A federal judge has ruled that U.S. securities laws may cover an initial coin offering, handing the government a legal victory in its effort to regulate billions of dollars in cybercurrency offerings much like stocks.
The ruling came in a criminal case against a man charged with promoting digital currencies backed by investments in real estate and diamonds that prosecutors said didn’t exist. U.S. District Judge Raymond Dearie in Brooklyn, New York, said on Tuesday that the government can proceed with a case alleging that an initial coin offering is a security for purposes of federal criminal law.
About $18.7 billion has been raised this year by so-called ICOs, according to data compiled by Coinschedule.com. Securities and Exchange Commission Chairman Jay Clayton has said the fundraising method should be regulated, adding that he believes the market has become rife with fraud as it quickly expanded with the popularity of digital currencies and blockchains.
“This ruling affirms the SEC’s position that it has authority over ICOs and that market manipulation and anti-fraud provisions in the law apply,” Peter Henning, a professor at Wayne State University’s law school in Detroit, said in an interview. “The defense here was arguing that it’s not a security, but the judge has rejected that claim, saying that this case can fit under the securities laws, and that’s an important first step.”
The New York case, which prosecutors said was the first criminal prosecution of its kind, involves Maksim Zaslavskiy. The Brooklyn businessman was charged with conspiracy and two counts of securities fraud for his role in allegedly defrauding investors in two initial coin offerings. He’d argued that the ICOs at issue weren’t securities but instead currencies. Zaslavskiy also said securities law was too vague to be applied to initial coin offerings.
In his ruling Tuesday, the judge said it will ultimately be up to the jury to decide whether the ICO at issue was a security, but the allegations in the indictment would support such a finding. The judge’s decision focused on the particulars of Zaslavskiy’s alleged ICOs, and not on other ICO transactions, but if upheld on appeal, the ruling could have broader ramifications.
“Per the indictment, no diamonds or real estate, or any coins, tokens, or currency of any imaginable sort, ever existed — despite promises made to investors to the contrary,” Dearie said in his ruling. “Simply labeling an investment opportunity as a ‘virtual currency’ or ‘cryptocurrency’ does not transform an investment contract — a security — into a currency.”
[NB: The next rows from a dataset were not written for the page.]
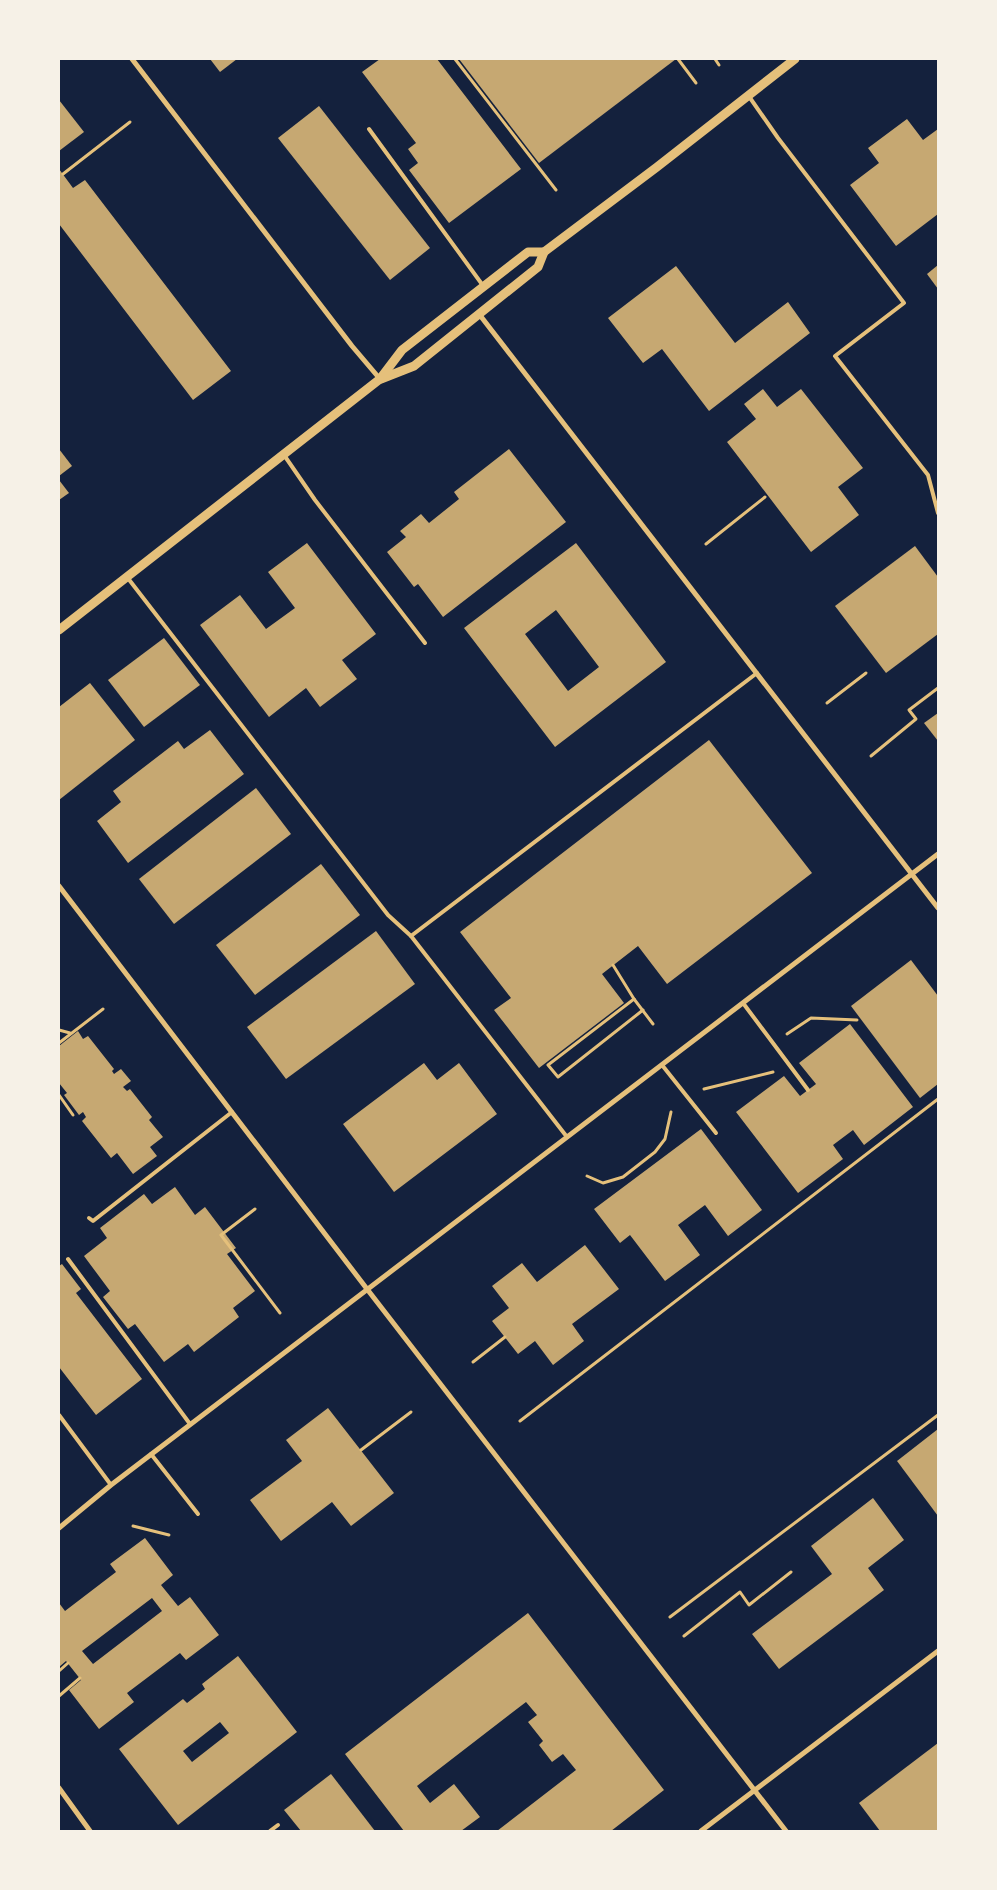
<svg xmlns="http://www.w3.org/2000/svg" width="997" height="1890" font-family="'Source Sans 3',sans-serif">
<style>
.building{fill:#c6a872;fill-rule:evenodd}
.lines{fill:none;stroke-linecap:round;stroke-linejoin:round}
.path{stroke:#e5c07b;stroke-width:3}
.service{stroke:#e5c07b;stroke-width:4}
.minor{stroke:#e5c07b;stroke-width:5}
.tertiary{stroke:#e5c07b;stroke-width:9}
</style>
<rect width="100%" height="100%" fill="#14213d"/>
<g class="building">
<path d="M210,59H237L220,72Z"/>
<path d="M380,59H437L521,169L449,223L409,170L418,163L408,149L416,143L362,72Z"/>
<path d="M459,59H676L539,163Z"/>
<path d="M59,100L84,132L59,151Z"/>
<path d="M319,106L430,248L390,280L278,138Z"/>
<path d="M907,119L923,140L938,129V214L896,246L850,185L879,163L868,148Z"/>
<path d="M59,169L73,188L85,180L231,371L193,400L59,224Z"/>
<path d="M938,265V289L927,274Z"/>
<path d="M676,266L735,343L788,302L810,333L709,411L662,349L643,363L608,318Z"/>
<path d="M763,389L777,407L801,389L863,468L838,487L859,515L811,552L727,442L756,419L744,404Z"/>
<path d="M59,449L72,466L59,476Z"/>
<path d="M509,449L566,522L443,617L418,584L414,587L387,552L406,537L400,531L421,514L429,523L459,499L454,492Z"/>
<path d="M59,480L69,493L59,500Z"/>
<path d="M307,543L376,634L342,660L357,679L320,707L306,688L269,717L200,625L240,595L266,629L295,608L268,572Z"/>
<path d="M576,543L666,662L555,747L464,628ZM556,610L599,667L568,691L525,634Z"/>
<path d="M915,546L938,577V634L886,673L835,606Z"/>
<path d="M164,638L200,685L144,727L108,680Z"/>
<path d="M90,683L135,740L59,800V707Z"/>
<path d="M938,713V741L924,723Z"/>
<path d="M210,730L244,774L128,863L97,821L121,802L113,791L178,741L184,749Z"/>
<path d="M709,740L812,873L667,984L638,946L602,974L624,1003L539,1068L494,1010L511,998L460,932Z"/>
<path d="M256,788L291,834L174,924L139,879Z"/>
<path d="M321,864L360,915L255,995L216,945Z"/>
<path d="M376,931L415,984L286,1079L247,1027Z"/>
<path d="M911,960L938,996V1084L920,1098L851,1006Z"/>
<path d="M850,1024L913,1107L864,1145L853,1130L833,1145L843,1159L798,1193L736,1112L784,1076L800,1096L816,1084L799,1063Z"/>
<path d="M78,1031L83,1039L88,1036L114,1069L112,1071L114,1074L121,1069L131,1081L123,1087L127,1091L130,1089L152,1117L149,1120L163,1137L150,1147L157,1156L133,1174L117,1153L111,1158L82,1121L86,1117L83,1112L79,1115L64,1095L67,1093L59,1083V1046Z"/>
<path d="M424,1063L437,1080L459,1063L497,1114L394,1192L343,1124Z"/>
<path d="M701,1129L762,1210L728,1236L705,1205L678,1225L700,1255L665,1281L630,1235L620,1243L594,1209Z"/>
<path d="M175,1187L195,1215L205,1207L236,1248L227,1254L255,1291L233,1308L239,1317L194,1352L188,1344L164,1362L135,1324L128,1329L103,1297L110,1291L84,1256L107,1238L100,1228L144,1194L152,1204Z"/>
<path d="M585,1245L619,1289L572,1324L584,1341L553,1365L535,1341L518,1354L492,1321L509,1308L492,1286L522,1263L537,1282Z"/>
<path d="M62,1264L81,1289L76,1293L142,1379L96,1415L59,1367V1266Z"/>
<path d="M328,1408L394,1493L351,1526L332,1502L281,1541L250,1500L302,1461L286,1440Z"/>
<path d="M938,1429V1516L897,1461Z"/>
<path d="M873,1498L904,1540L868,1568L884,1590L779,1669L752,1634L832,1574L811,1546Z"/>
<path d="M145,1538L173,1575L161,1585L178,1606L190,1597L219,1635L186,1660L180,1653L127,1693L134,1702L99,1729L69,1690L81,1680L66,1661L59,1667V1603L65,1611L116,1572L110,1564ZM152,1598L162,1611L93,1664L82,1651Z"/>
<path d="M528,1613L664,1790L611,1831H497L576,1770L563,1754L552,1762L539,1745L543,1741L528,1722L537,1715L526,1702L417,1786L430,1803L454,1784L480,1817L461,1831H404L345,1754Z"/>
<path d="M238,1656L297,1732L178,1825L119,1749L183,1699L187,1703L205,1689L202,1684ZM220,1722L229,1733L192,1762L183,1751Z"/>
<path d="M938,1743V1831H880L859,1803Z"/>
<path d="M331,1774L375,1831H301L284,1810Z"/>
</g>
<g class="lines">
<g class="path">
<path d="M455,59L556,190"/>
<path d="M678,59L696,83"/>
<path d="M715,59L719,65"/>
<path d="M63,174L130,122"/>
<path d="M706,544L765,497"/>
<path d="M827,703L866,673"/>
<path d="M871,756L916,719L909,710L938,688"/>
<path d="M613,965L634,999L653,1024"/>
<path d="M634,999L548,1065L558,1077L643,1010"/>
<path d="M59,1030L70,1033"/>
<path d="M787,1034L811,1018L857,1020"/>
<path d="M59,1043L103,1009"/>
<path d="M704,1089L773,1072"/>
<path d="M59,1095L73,1115"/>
<path d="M587,1176L603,1183L623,1177L655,1152L665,1139L671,1112"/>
<path d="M255,1209L221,1235L280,1313"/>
<path d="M473,1362L505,1337"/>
<path d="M520,1421L938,1099"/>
<path d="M361,1450L411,1412"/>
<path d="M133,1526L169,1535"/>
<path d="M670,1617L938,1415"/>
<path d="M684,1636L740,1592L749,1605L791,1572"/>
<path d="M59,1671L68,1663"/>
<path d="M59,1696L80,1678"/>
</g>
<g class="service">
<path d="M748,95L778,138L904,303L835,356L928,475L938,513"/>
<path d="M369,129L484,287"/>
<path d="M284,455L315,500L425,643"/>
<path d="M127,577L388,915L411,936L567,1137"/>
<path d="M411,936L757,673"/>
<path d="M743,1003L808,1090"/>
<path d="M662,1065L716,1133"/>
<path d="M89,1218L93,1221L232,1112"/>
<path d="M68,1259L190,1424"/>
<path d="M59,1415L111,1485"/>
<path d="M151,1454L198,1514"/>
<path d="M270,1831L278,1825"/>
</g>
<g class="minor">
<path d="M132,59L352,346L380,379"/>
<path d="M479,314L938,908"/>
<path d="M59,886L367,1289L786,1831"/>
<path d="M59,1528L111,1485L938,854"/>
<path d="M59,1788L90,1831"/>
<path d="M701,1831L938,1651"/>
</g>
<g class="tertiary">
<path d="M381,379L414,366L538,267L544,252L657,167L795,59"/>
<path d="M59,630L380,379L402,350L528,252H544"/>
</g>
</g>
<rect width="997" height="1890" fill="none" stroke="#f6f1e7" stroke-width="120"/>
</svg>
ICOs are a fundraising mechanism used by blockchain startups that are similar to initial public offerings in equity markets. In an ICO, however, the money is raised before a product is ready for market. A team of developers and designers offer digital assets for sale that will be needed later on to access the software that’s being developed. In theory, if there is demand for that software — say a service like Uber but that is hosted on a decentralized network like the Ethereum blockchain — the coins used to access that service will be in demand and therefore rise in value.
Federal regulators have urged investors to be cautious with ICOs and stepped up efforts to police the market for digital tokens, which companies and individuals have used to raise billions of dollars for projects or ventures. After a record $5.8 billion was raised in June, according to CoinSchedule, the pace has cooled as the prices of Bitcoin and Ether have tumbled.
Clayton has repeatedly said the vast majority of the offerings should be registered and that the coins trade on secondary markets like other securities the SEC regulates. But ICOs have been slow to subject themselves to the agency’s oversight, and just a relatively small number of issuers are moving to register. In a January interview, Clayton pledged to sanction more firms “if people don’t change their ways.”
Prosecutors argued that investments offered by Zaslavskiy in the two ICOs — ReCoin Group Foundation and Diamond Reserve Club — were “investment contracts” that were securities under federal securities laws.
Zaslavskiy’s investors never received any digital asset, nor did he ever purchase any real estate, hire a broker for investments or sell more than 2.8 million tokens as he claimed in marketing materials, Dearie said Tuesday.
“There was no blockchain, no real estate, there were no diamonds,” Dearie told the defense at a hearing to dismiss the case in May. “It just wasn’t there. It’s a gossamer. There’s just nothing to it.”
Mildred Whalen, a lawyer for Zaslavskiy, didn’t immediately return a voicemail message seeking comment. His client has denied wrongdoing. John Marzulli, a spokesman for Brooklyn U.S. Attorney Richard Donoghue, whose office is prosecuting the case, declined to comment. An SEC spokesman also declined to comment.
Gregory Xethalis, a lawyer at Chapman & Cutler LLP, who specializes in cryptocurrency-related issues, noted the court rejected Zaslavskiy’s argument that federal securities laws were too vague to put him on notice that it applied to his alleged conduct.
“It demonstrates that you can’t rely on an argument that the law is insufficiently clear and put your head in the sand,” Xethalis said. “It’s saying that operating in a grey area will not bar the court from hearing cases that allege securities laws violations in ICOs.”
The case is U.S. V. Zaslavskiy, 17-cr-0647, U.S. District Court for the Eastern District of New York (Brooklyn).